В Италии, как рассказывает сам Тарковский, Горчаков встречает «родственную душу». Это учитель математики Доменико, которого жители маленького городка в Тоскане считают безумным — он держал свою семью взаперти в течение семи лет, пугая их приближающимся концом мира. Этот безумец, мистический фанатик становится как бы единомышленником Горчакова, он понимает его чувства и сомнения.
Доменико представляет собой некий преувеличенный случай
духовного беспокойства Горчакова, которое все возрастает.
Тарковский рассказывает: «Доменико постоянно ищет смысла жизни, смысла в понятиях свободы и безумия. А с другой стороны, он обладает восприимчивостью ребёнка и необычной чувствительностью. Но у него есть и такие черты характера, которых нет у Горчакова. Последний легко раним и находится в глубоком жизненном кризисе, тогда как итальянец прост, прямо смотрит на вещи и убеждён, что его просвещенное подсознание нашло бы выход из всеобщего состояния болезни общества.
Тонино Гуэрра прочитал о таком человеке в одной газетной статье. Позже мы разработали этот тип, придали ему некоторые черты детского очарования. Его откровенность в общении с окружающим миром напоминает детскую уверенность. Он одержим мыслью совершить обряд — пройти с горящей свечой поперек бассейна, наполненного горячей водой, в гигантской старой римской бане в самом центре тосканской деревни».

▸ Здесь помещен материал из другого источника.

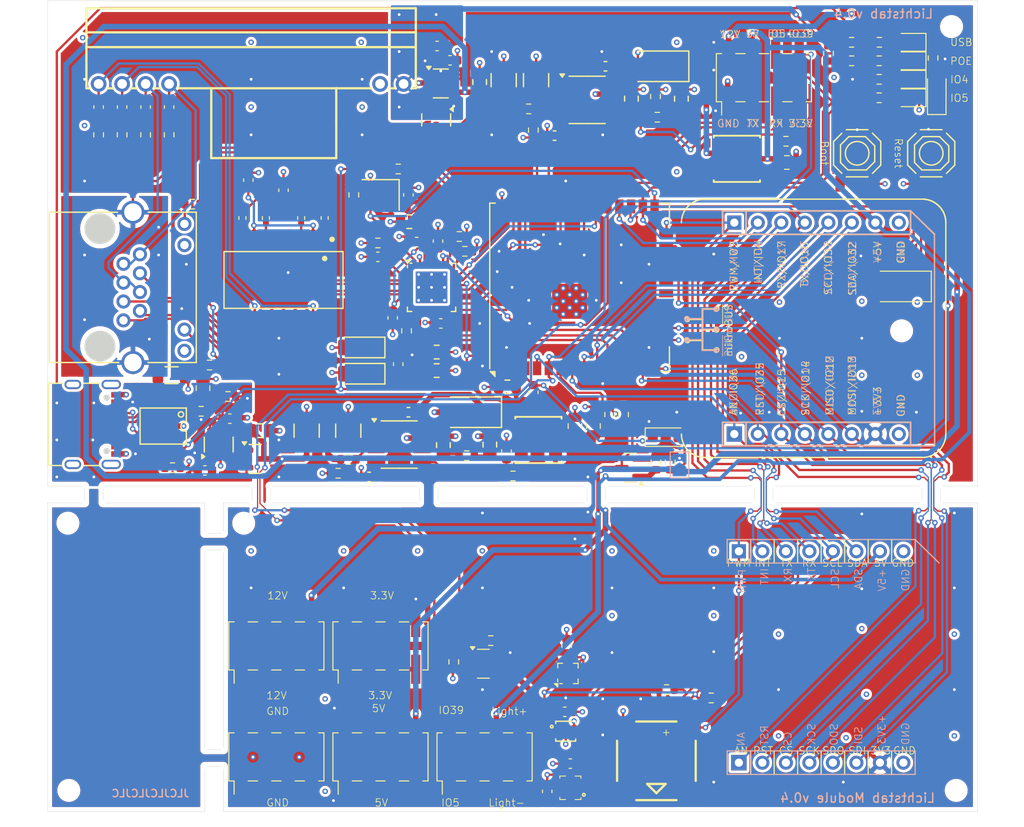
<source format=kicad_pcb>
(kicad_pcb
	(version 20240108)
	(generator "pcbnew")
	(generator_version "8.0")
	(general
		(thickness 1.600198)
		(legacy_teardrops no)
	)
	(paper "A4")
	(layers
		(0 "F.Cu" signal "Front")
		(1 "In1.Cu" power)
		(2 "In2.Cu" power)
		(31 "B.Cu" signal "Back")
		(34 "B.Paste" user)
		(35 "F.Paste" user)
		(36 "B.SilkS" user "B.Silkscreen")
		(37 "F.SilkS" user "F.Silkscreen")
		(38 "B.Mask" user)
		(39 "F.Mask" user)
		(44 "Edge.Cuts" user)
		(45 "Margin" user)
		(46 "B.CrtYd" user "B.Courtyard")
		(47 "F.CrtYd" user "F.Courtyard")
		(49 "F.Fab" user)
	)
	(setup
		(stackup
			(layer "F.SilkS"
				(type "Top Silk Screen")
			)
			(layer "F.Paste"
				(type "Top Solder Paste")
			)
			(layer "F.Mask"
				(type "Top Solder Mask")
				(thickness 0.01)
			)
			(layer "F.Cu"
				(type "copper")
				(thickness 0.035)
			)
			(layer "dielectric 1"
				(type "prepreg")
				(thickness 0.1)
				(material "FR4")
				(epsilon_r 4.5)
				(loss_tangent 0.02)
			)
			(layer "In1.Cu"
				(type "copper")
				(thickness 0.035)
			)
			(layer "dielectric 2"
				(type "core")
				(thickness 1.240198)
				(material "FR4")
				(epsilon_r 4.5)
				(loss_tangent 0.02)
			)
			(layer "In2.Cu"
				(type "copper")
				(thickness 0.035)
			)
			(layer "dielectric 3"
				(type "prepreg")
				(thickness 0.1)
				(material "FR4")
				(epsilon_r 4.5)
				(loss_tangent 0.02)
			)
			(layer "B.Cu"
				(type "copper")
				(thickness 0.035)
			)
			(layer "B.Mask"
				(type "Bottom Solder Mask")
				(thickness 0.01)
			)
			(layer "B.Paste"
				(type "Bottom Solder Paste")
			)
			(layer "B.SilkS"
				(type "Bottom Silk Screen")
			)
			(copper_finish "None")
			(dielectric_constraints no)
		)
		(pad_to_mask_clearance 0)
		(solder_mask_min_width 0.12)
		(allow_soldermask_bridges_in_footprints no)
		(pcbplotparams
			(layerselection 0x00010fc_ffffffff)
			(plot_on_all_layers_selection 0x0000000_00000000)
			(disableapertmacros no)
			(usegerberextensions no)
			(usegerberattributes yes)
			(usegerberadvancedattributes yes)
			(creategerberjobfile yes)
			(dashed_line_dash_ratio 12.000000)
			(dashed_line_gap_ratio 3.000000)
			(svgprecision 4)
			(plotframeref no)
			(viasonmask no)
			(mode 1)
			(useauxorigin no)
			(hpglpennumber 1)
			(hpglpenspeed 20)
			(hpglpendiameter 15.000000)
			(pdf_front_fp_property_popups yes)
			(pdf_back_fp_property_popups yes)
			(dxfpolygonmode yes)
			(dxfimperialunits yes)
			(dxfusepcbnewfont yes)
			(psnegative no)
			(psa4output no)
			(plotreference yes)
			(plotvalue yes)
			(plotfptext yes)
			(plotinvisibletext no)
			(sketchpadsonfab no)
			(subtractmaskfromsilk no)
			(outputformat 1)
			(mirror no)
			(drillshape 1)
			(scaleselection 1)
			(outputdirectory "")
		)
	)
	(net 0 "")
	(net 1 "+3.3V")
	(net 2 "GND")
	(net 3 "/POE/TXCT")
	(net 4 "/POE/RXCT")
	(net 5 "Net-(U2-VB1)")
	(net 6 "Net-(U2-VB2)")
	(net 7 "Net-(C5-Pad1)")
	(net 8 "+12V")
	(net 9 "Net-(D2-K)")
	(net 10 "+12V_USB")
	(net 11 "+12V_POE")
	(net 12 "/General/ESP_IO2")
	(net 13 "/General/ESP_EN")
	(net 14 "Net-(C4-Pad2)")
	(net 15 "Net-(C6-Pad1)")
	(net 16 "Net-(C7-Pad1)")
	(net 17 "Net-(C8-Pad2)")
	(net 18 "Net-(D6-K)")
	(net 19 "Net-(C14-Pad2)")
	(net 20 "Net-(U3-AVDD10OUT)")
	(net 21 "Net-(U3-DVDD10OUT)")
	(net 22 "Net-(U4-VDD)")
	(net 23 "Net-(U5-VCP)")
	(net 24 "Net-(U7-SS)")
	(net 25 "Net-(U8-SS)")
	(net 26 "Net-(C28-Pad2)")
	(net 27 "/POE/RX+")
	(net 28 "Net-(C29-Pad2)")
	(net 29 "Net-(U7-COMP)")
	(net 30 "Net-(U8-COMP)")
	(net 31 "/POE/TX+")
	(net 32 "Net-(U9-VCP)")
	(net 33 "/POE/RX-")
	(net 34 "/POE/TX-")
	(net 35 "Net-(D10-K)")
	(net 36 "Net-(U7-BOOT)")
	(net 37 "Net-(D11-K)")
	(net 38 "Net-(U8-BOOT)")
	(net 39 "RJ45_LED_Activity")
	(net 40 "RJ45_LED_Link")
	(net 41 "/General/SPI_SCK")
	(net 42 "/General/I2C_SDA")
	(net 43 "/General/ESP_IO16")
	(net 44 "/General/ESP_IO35")
	(net 45 "/General/ESP_IO36")
	(net 46 "unconnected-(SW1-B-Pad2)")
	(net 47 "unconnected-(SW1-D-Pad4)")
	(net 48 "unconnected-(SW2-B-Pad2)")
	(net 49 "unconnected-(SW2-D-Pad4)")
	(net 50 "unconnected-(U1-NC-Pad32)")
	(net 51 "/General/SPI_MOSI")
	(net 52 "unconnected-(U1-NC-Pad17)")
	(net 53 "unconnected-(U1-NC-Pad22)")
	(net 54 "unconnected-(U1-NC-Pad20)")
	(net 55 "/General/SPI_MISO")
	(net 56 "/General/SPI_CS")
	(net 57 "unconnected-(U1-NC-Pad21)")
	(net 58 "unconnected-(U1-NC-Pad19)")
	(net 59 "unconnected-(U1-NC-Pad18)")
	(net 60 "/General/ESP_IO4")
	(net 61 "/General/ESP_IO17")
	(net 62 "/General/I2C_SCL")
	(net 63 "Net-(D3-A)")
	(net 64 "Net-(D4-A)")
	(net 65 "Net-(D7-K)")
	(net 66 "Net-(D9-A)")
	(net 67 "Net-(D12-A)")
	(net 68 "/General/ESP_IO39")
	(net 69 "/General/ESP_IO5")
	(net 70 "/General/ESP_RXD")
	(net 71 "/General/ESP_TXD")
	(net 72 "Net-(H6-Pin_3)")
	(net 73 "unconnected-(L1-NC-Pad12)")
	(net 74 "unconnected-(L1-NC-Pad13)")
	(net 75 "unconnected-(L1-NC-Pad4)")
	(net 76 "unconnected-(L1-NC-Pad5)")
	(net 77 "unconnected-(USB1-SBU2-PadB8)")
	(net 78 "unconnected-(USB1-SBU1-PadA8)")
	(net 79 "/POE/RCT")
	(net 80 "/POE/TD+")
	(net 81 "/POE/RD-")
	(net 82 "/POE/TD-")
	(net 83 "/POE/RD+")
	(net 84 "/General/REF_CLK")
	(net 85 "Net-(U3-RXDV)")
	(net 86 "Net-(U3-RSET)")
	(net 87 "Net-(U3-LED1{slash}PHYAD[1])")
	(net 88 "Net-(U3-LED0{slash}PHYAD[0]{slash}PMEB)")
	(net 89 "Net-(U4-VBUS)")
	(net 90 "Net-(U4-CFG1)")
	(net 91 "/General/USB_GOOD")
	(net 92 "Net-(R24-Pad2)")
	(net 93 "Net-(U7-EN)")
	(net 94 "Net-(U8-EN)")
	(net 95 "Net-(R34-Pad2)")
	(net 96 "Net-(U7-VSENSE)")
	(net 97 "Net-(U8-VSENSE)")
	(net 98 "Net-(U14-G)")
	(net 99 "/General/EMAC_TXD-")
	(net 100 "+5V")
	(net 101 "/General/EMAC_TX_EN")
	(net 102 "+12V?")
	(net 103 "/General/EMAC_MDC")
	(net 104 "/General/EMAC_RXD+")
	(net 105 "/General/EMAC_CRS_DV")
	(net 106 "/General/EMAC_RXD-")
	(net 107 "/General/EMAC_TXD+")
	(net 108 "unconnected-(BUZZER1-Pad3)")
	(net 109 "unconnected-(BUZZER1-Pad4)")
	(net 110 "/General/EMAC_MDIO")
	(net 111 "unconnected-(U3-TXD[3]-Pad19)")
	(net 112 "Net-(D7-A)")
	(net 113 "unconnected-(U3-COL-Pad27)")
	(net 114 "unconnected-(U3-RXD[3]{slash}CLK_CTL-Pad12)")
	(net 115 "unconnected-(U3-RXC-Pad13)")
	(net 116 "unconnected-(U3-RXD[2]{slash}INTB-Pad11)")
	(net 117 "unconnected-(U3-TXC-Pad15)")
	(net 118 "unconnected-(U3-RXER{slash}FXEN-Pad28)")
	(net 119 "unconnected-(U3-TXD[2]-Pad18)")
	(net 120 "Net-(U4-CC1)")
	(net 121 "Net-(U4-CC2)")
	(net 122 "Net-(U4-DP)")
	(net 123 "Net-(U4-DM)")
	(net 124 "unconnected-(U4-CFG3-Pad3)")
	(net 125 "unconnected-(U4-CFG2-Pad2)")
	(net 126 "Net-(U5-GATE)")
	(net 127 "unconnected-(U11-INT1-Pad12)")
	(net 128 "unconnected-(U11-INT2-Pad11)")
	(net 129 "unconnected-(U11-SA0{slash}SDO-Pad3)")
	(net 130 "unconnected-(U15-No_used-Pad5)")
	(net 131 "Net-(U10-G)")
	(net 132 "unconnected-(U15-No_used-Pad2)")
	(net 133 "Net-(U12-C1)")
	(net 134 "unconnected-(U12-NC-Pad12)")
	(net 135 "unconnected-(U12-INT{slash}DRDY{slash}SDO-Pad7)")
	(net 136 "unconnected-(U12-NC-Pad2)")
	(net 137 "unconnected-(U12-NC-Pad11)")
	(net 138 "Net-(R34-Pad1)")
	(footprint "mikroBUS:MIKROBUS_MODULE_CONN" (layer "F.Cu") (at 143.215 131.4 90))
	(footprint "Resistor_SMD:R_0603_1608Metric" (layer "F.Cu") (at 85.1 93.4 180))
	(footprint "Capacitor_SMD:C_0603_1608Metric" (layer "F.Cu") (at 79.1 60.5 90))
	(footprint "Connector_PinHeader_2.54mm:PinHeader_2x04_P2.54mm_Vertical_SMD" (layer "F.Cu") (at 93.23 118.775 90))
	(footprint "Capacitor_SMD:C_0805_2012Metric" (layer "F.Cu") (at 137 59.6 -90))
	(footprint "LED_SMD:LED_0805_2012Metric" (layer "F.Cu") (at 161.75 55.5 180))
	(footprint "MountingHole:MountingHole_2mm" (layer "F.Cu") (at 70.7 105.5))
	(footprint "Resistor_SMD:R_0603_1608Metric" (layer "F.Cu") (at 99.9 100.1))
	(footprint "Library:SW-SMD_4P-L5.1-W5.1-P3.70-LS6.5-TL-2" (layer "F.Cu") (at 164 65.5 90))
	(footprint "Resistor_SMD:R_0603_1608Metric" (layer "F.Cu") (at 84.155 71 180))
	(footprint "Resistor_SMD:R_0603_1608Metric" (layer "F.Cu") (at 134.2 59.353987 -90))
	(footprint "Connector_PinHeader_2.54mm:PinHeader_2x04_P2.54mm_Vertical_SMD" (layer "F.Cu") (at 115.73 130.775 90))
	(footprint "Package_TO_SOT_SMD:SOT-23" (layer "F.Cu") (at 115.6 120.7))
	(footprint "Resistor_SMD:R_0603_1608Metric" (layer "F.Cu") (at 155.4 55.5))
	(footprint "Capacitor_SMD:C_0805_2012Metric" (layer "F.Cu") (at 118.2 90.763855 180))
	(footprint "Capacitor_SMD:C_0603_1608Metric" (layer "F.Cu") (at 125 131.5))
	(footprint "Resistor_SMD:R_0603_1608Metric" (layer "F.Cu") (at 134.4 61.6 180))
	(footprint "Capacitor_SMD:C_0805_2012Metric" (layer "F.Cu") (at 110.55 89))
	(footprint "pkl_mechanical:OSHTab-2mm-Track" (layer "F.Cu") (at 73.5 102.4))
	(footprint "Capacitor_SMD:C_0603_1608Metric" (layer "F.Cu") (at 76.56 60.5 90))
	(footprint "Library:PWRM-TH_DP1435-XX" (layer "F.Cu") (at 90.5 58))
	(footprint "Resistor_SMD:R_0603_1608Metric" (layer "F.Cu") (at 79.1 63.5 -90))
	(footprint "Package_DFN_QFN:TQFN-32-1EP_5x5mm_P0.5mm_EP3.4x3.4mm_ThermalVias" (layer "F.Cu") (at 110 80))
	(footprint "Resistor_SMD:R_0603_1608Metric" (layer "F.Cu") (at 116.4 118.2))
	(footprint "Resistor_SMD:R_0402_1005Metric" (layer "F.Cu") (at 95.91 72.5 -90))
	(footprint "Capacitor_SMD:C_0805_2012Metric" (layer "F.Cu") (at 131.6 59.591953 -90))
	(footprint "pkl_mechanical:OSHTab-2mm-Track" (layer "F.Cu") (at 164 102.4))
	(footprint "Resistor_SMD:R_0603_1608Metric" (layer "F.Cu") (at 113.6 76.1))
	(footprint "Capacitor_SMD:C_0603_1608Metric" (layer "F.Cu") (at 107.5 93.5 180))
	(footprint "Capacitor_SMD:C_0603_1608Metric" (layer "F.Cu") (at 85.5 99.8))
	(footprint "Resistor_SMD:R_0603_1608Metric" (layer "F.Cu") (at 118.1 97.8 -90))
	(footprint "Library:ESSOP-10_L4.9-W3.9-P1.0-LS6.0-TL-EP"
		(layer "F.Cu")
		(uuid "33e43f5a-f33d-4dc0-8e8d-1e728a290606")
		(at 81 95 180)
		(property "Reference" "U4"
			(at 3.5 0 0)
			(unlocked yes)
			(layer "F.SilkS")
			(hide yes)
			(uuid "ffa22255-b740-49ed-997b-a5521bf2c806")
			(effects
				(font
					(size 0.8 0.8)
					(thickness 0.08)
				)
			)
		)
		(property "Value" "CH224K"
			(at 0 0 180)
			(unlocked yes)
			(layer "F.Fab")
			(uuid "df576cda-d31b-4761-b1bb-adadaa7f38d1")
			(effects
				(font
					(size 0.8 0.8)
					(thickness 0.08)
				)
			)
		)
		(property "Footprint" "Library:ESSOP-10_L4.9-W3.9-P1.0-LS6.0-TL-EP"
			(at 0 0 180)
			(unlocked yes)
			(layer "F.Fab")
			(hide yes)
			(uuid "a3313707-0f7c-4960-a882-f522bee450aa")
			(effects
				(font
					(size 1 1)
					(thickness 0.15)
				)
			)
		)
		(property "Datasheet" ""
			(at 0 0 180)
			(unlocked yes)
			(layer "F.Fab")
			(hide yes)
			(uuid "8d41f82b-fb52-47ff-b668-5892184901bc")
			(effects
				(font
					(size 1 1)
					(thickness 0.15)
				)
			)
		)
		(property "Description" ""
			(at 0 0 180)
			(unlocked yes)
			(layer "F.Fab")
			(hide yes)
			(uuid "d6d7a9f3-d232-4534-a8fe-ab83265fc223")
			(effects
				(font
					(size 1 1)
					(thickness 0.15)
				)
			)
		)
		(property "LCSC" "C970725"
			(at 0 0 180)
			(unlocked yes)
			(layer "F.Fab")
			(hide yes)
			(uuid "86b5f521-2fe0-4ad8-b802-aaaeb954fa7c")
			(effects
				(font
					(size 1 1)
					(thickness 0.15)
				)
			)
		)
		(property "LCSC Part" "C970725"
			(at 0 0 180)
			(unlocked yes)
			(layer "F.Fab")
			(hide yes)
			(uuid "316e54ad-a098-4270-9b35-ffea98966d1f")
			(effects
				(font
					(size 1 1)
					(thickness 0.15)
				)
			)
		)
		(path "/27144c85-235d-4629-80e8-2264cfeb99f0/3e71f74d-9ba8-4005-8312-587939dcaaa2")
		(sheetname "USB-PD")
		(sheetfile "3_USB-PD.kicad_sch")
		(fp_line
			(start 2.5 1.95)
			(end 2.5 -1.95)
			(stroke
				(width 0.1524)
				(type default)
			)
			(layer "F.SilkS")
			(uuid "6c08c6e1-c427-4629-9563-294e0a0b1bbf")
		)
		(fp_line
			(start -2.46 -0.54)
			(end -2.5 -0.58)
			(stroke
				(width 0.1524)
				(type default)
			)
			(layer "F.SilkS")
			(uuid "928ab605-6e6d-4ebd-9585-2646b8fa6f06")
		)
		(fp_line
			(start -2.5 1.95)
			(end 2.5 1.95)
			(stroke
				(width 0.1524)
				(type default)
			)
			(layer "F.SilkS")
			(uuid "5f08e13e-330f-4e73-a003-63514e04bc42")
		)
		(fp_line
			(start -2.5 1.95)
			(end -2.5 0.48)
			(stroke
				(width 0.1524)
				(type default)
			)
			(layer "F.SilkS")
			(uuid "45851172-9060-4265-9bdd-2e8ab9976c66")
		)
		(fp_line
			(start -2.5 0.48)
			(end -2.4 0.48)
			(stroke
				(width 0.1524)
				(type default)
			)
			(layer "F.SilkS")
			(uuid "c0ca8e98-81f9-43a5-9781-5131406b87c1")
		)
		(fp_line
			(start -2.5 -0.58)
			(end -2.5 -0.82)
			(stroke
				(width 0.1524)
				(type default)
			)
			(layer "F.SilkS")
			(uuid "aba17d77-a8a8-416f-ba9d-ba5dba33717a")
		)
		(fp_line
			(start -2.5 -0.82)
			(end -2.5 -1.95)
			(stroke
				(width 0.1524)
				(type default)
			)
			(layer "F.SilkS")
			(uuid "c2c263a2-7a60-440b-a918-b169324b5611")
		)
		(fp_line
			(start -2.5 -1.95)
			(end 2.5 -1.95)
			(stroke
				(width 0.1524)
				(type default)
			)
			(layer "F.SilkS")
			(uuid "e34cf5c1-e1cc-4988-a8a7-0c5d2151b071")
		)
		(fp_arc
			(start -1.92 0)
			(mid -2.060589 0.339411)
			(end -2.4 0.48)
			(stroke
				(width 0.1524)
				(type default)
			)
			(layer "F.SilkS")
			(uuid "4f3d0490-5ceb-4cc1-9ba5-1552256cb0f4")
		)
		(fp_arc
			(start -2.46 -0.54)
			(mid -2.063898 -0.396102)
			(end -1.92 0)
			(stroke
				(width 0.1524)
				(type default)
			)
			(layer "F.SilkS")
			(uuid "a36eec54-6101-488f-8a5a-01769465fd97")
		)
		(fp_circle
			(center -1.92 1.26)
			(end -1.6355 1.26)
			(stroke
				(width 0.1524)
				(type default)
			)
			(fill none)
			(layer "F.SilkS")
			(uuid "3dfbb296-db0a-4c24-94c6-2dc98fc13c6b")
		)
		(fp_circle
			(center -2.159 3.81)
			(end -2.009 3.81)
			(stroke
				(width 0.1)
				(type default)
			)
			(fill none)
			(layer "Dwgs.User")
			(uuid "949758c8-25b2-4d12-b748-1679cf3b8040")
		)
		(fp_poly
			(pts
				(xy 1.8 3) (xy 1.8 2.38) (xy 2.2 2.38) (xy 2.2 3)
			)
			(stroke
				(width 0.1)
				(type default)
			)
			(fill solid)
			(layer "User.1")
			(uuid "da08011c-cb10-4863-bbb6-04a81b1b2c3c")
		)
		(fp_poly
			(pts
				(xy 1.8 2.39) (xy 1.8 1.94) (xy 2.2 1.94) (xy 2.2 2.39)
			)
			(stroke
				(width 0.1)
				(type default)
			)
			(fill solid)
			(layer "User.1")
			(uuid "c34897b0-9ab9-4772-8b80-0d65ada866ec")
		)
		(fp_poly
			(pts
				(xy 1.8 -1.94) (xy 1.8 -2.39) (xy 2.2 -2.39) (xy 2.2 -1.94)
			)
			(stroke
				(width 0.1)
				(type default)
			)
			(fill solid)
			(layer "User.1")
			(uuid "05ab7246-85b8-465b-b205-a4fb34c653fd")
		)
		(fp_poly
			(pts
				(xy 1.8 -2.38) (xy 1.8 -3) (xy 2.2 -3) (xy 2.2 -2.38)
			)
			(stroke
				(width 0.1)
				(type default)
			)
			(fill solid)
			(layer "User.1")
			(uuid "2a6c1d08-d523-4c70-96db-9f3efd9a068b")
		)
		(fp_poly
			(pts
				(xy 1.65 1.05) (xy -1.65 1.05) (xy -1.65 -1.05) (xy 1.65 -1.05)
			)
			(stroke
				(width 0.1)
				(type default)
			)
			(fill solid)
			(layer "User.1")
			(uuid "663f614c-c0e2-4ddc-b57e-e352e0160f25")
		)
		(fp_poly
			(pts
				(xy 0.8 3) (xy 0.8 2.38) (xy 1.2 2.38) (xy 1.2 3)
			)
			(stroke
				(width 0.1)
				(type default)
			)
			(fill solid)
			(layer "User.1")
			(uuid "d54d83b7-8a60-427b-a912-00dff07a23b7")
		)
		(fp_poly
			(pts
				(xy 0.8 2.39) (xy 0.8 1.94) (xy 1.2 1.94) (xy 1.2 2.39)
			)
			(stroke
				(width 0.1)
				(type default)
			)
			(fill solid)
			(layer "User.1")
			(uuid "2906d590-16dc-44b6-bafd-dc4a2358db59")
		)
		(fp_poly
			(pts
				(xy 0.8 -1.94) (
... [2272278 chars truncated]
</source>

«Сегодняшней ночью мне приснился мучительный сон. Мне снилось, что мне нужно поставить большую оперу в домашнем театре графа, моего барина. Первый акт шел в большом парке, где были расставлены статуи. Их изображали обнаженные люди, выбеленные мелом, вынужденные во время всего действия стоять без движения на постаменте. Я тоже исполнял роль одной из статуй. Я не смел шелохнуться ибо знал, что буду строго наказан. Ведь за нами наблюдал сам наш барин. Я чувствовал, как холод поднимается по ногам моим, упирающимся в ледяной мрамор пьедестала. А осенние листья ложились на мою воздетую к небесам руку. Я казалось совершенно окаменел. А когда уже совсем обессилел, я почувствовал, что вот-вот упаду.

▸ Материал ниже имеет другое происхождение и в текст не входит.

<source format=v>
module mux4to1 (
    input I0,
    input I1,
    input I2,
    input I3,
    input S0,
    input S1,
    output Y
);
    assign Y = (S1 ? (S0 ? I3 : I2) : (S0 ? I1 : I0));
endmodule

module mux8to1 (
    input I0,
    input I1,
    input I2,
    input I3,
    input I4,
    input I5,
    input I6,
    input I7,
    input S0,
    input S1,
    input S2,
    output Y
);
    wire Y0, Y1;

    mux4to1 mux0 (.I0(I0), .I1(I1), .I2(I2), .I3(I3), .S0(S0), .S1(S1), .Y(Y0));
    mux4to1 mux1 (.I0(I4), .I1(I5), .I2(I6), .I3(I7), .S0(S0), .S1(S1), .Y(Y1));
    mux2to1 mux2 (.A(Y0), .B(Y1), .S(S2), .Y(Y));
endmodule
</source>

Я в ужасе проснулся. Ибо догадался, что это был не сон,
а правда моей горькой жизни.
Я мог бы попытаться не возвращаться в Россию,
но лишь помысел об этом убивает меня.
Ибо мысль, что я не увижу больше родной деревни,
милых берез, не смогу более вдохнуть в грудь
воздуха детства, для меня невыносима».
Павел Сосновский вернулся в Россию,
запил и покончил жизнь самоубийством.
Горчаков читает стихи Арсения Тарковского:
Я в детстве заболел
От голода и страха. Корку с губ
Сдеру — и губы облизну; запомнил
Прохладный и солоноватый вкус.
А все иду, а все иду, иду,
Сижу на лестнице в парадном, греюсь,
Иду себе в бреду, как под дуду…
… мать
Над мостовой летит, рукою манит —
И улетела…
Горчаков: Есть такая история: один человек спасает другого из огромной глубокой лужи. Спасает с риском для собственной жизни. И вот они оба лежат у края этой лужи, тяжело дышат: устали. Наконец спасенный спрашивает: Ты что?! — Как что? Я тебя спас! — Дурак! Я там живу!.. Я там живу… Обиделся.
Стихотворение Арсения Тарковского:
Меркнет зрение — сила моя,
Два незримых алмазных копья;
Глохнет слух, полный давнего грома
И дыхания отчего дома;
Жестких мышц ослабели узлы,
Как на пашне седые волы;
И не светятся больше ночами
Два крыла у меня за плечами.
Я свеча, я сгорел на пиру.
Соберите мой воск поутру,
И подскажет вам эта страница,
Как вам плакать и чем вам гордиться,
Как веселья последнюю треть
Раздарить и легко умереть,
И под сенью случайного крова
Загореться посмертно, как слово.
Горчаков: Никто не знает, что такое безумие. Они всем мешают, они неудобны. Мы не хотим их понять. Они чудовищно одиноки. Но я уверен — безумцы ближе нас к истине.
В начале фильма соединяются два разных музыкальных произведения: русский обрядовый плач и заупокойная месса. В конце фильма это «звучащее единение» получает и «зримое воплощение: русский пейзаж оказывается заключенным внутрь итальянского собора».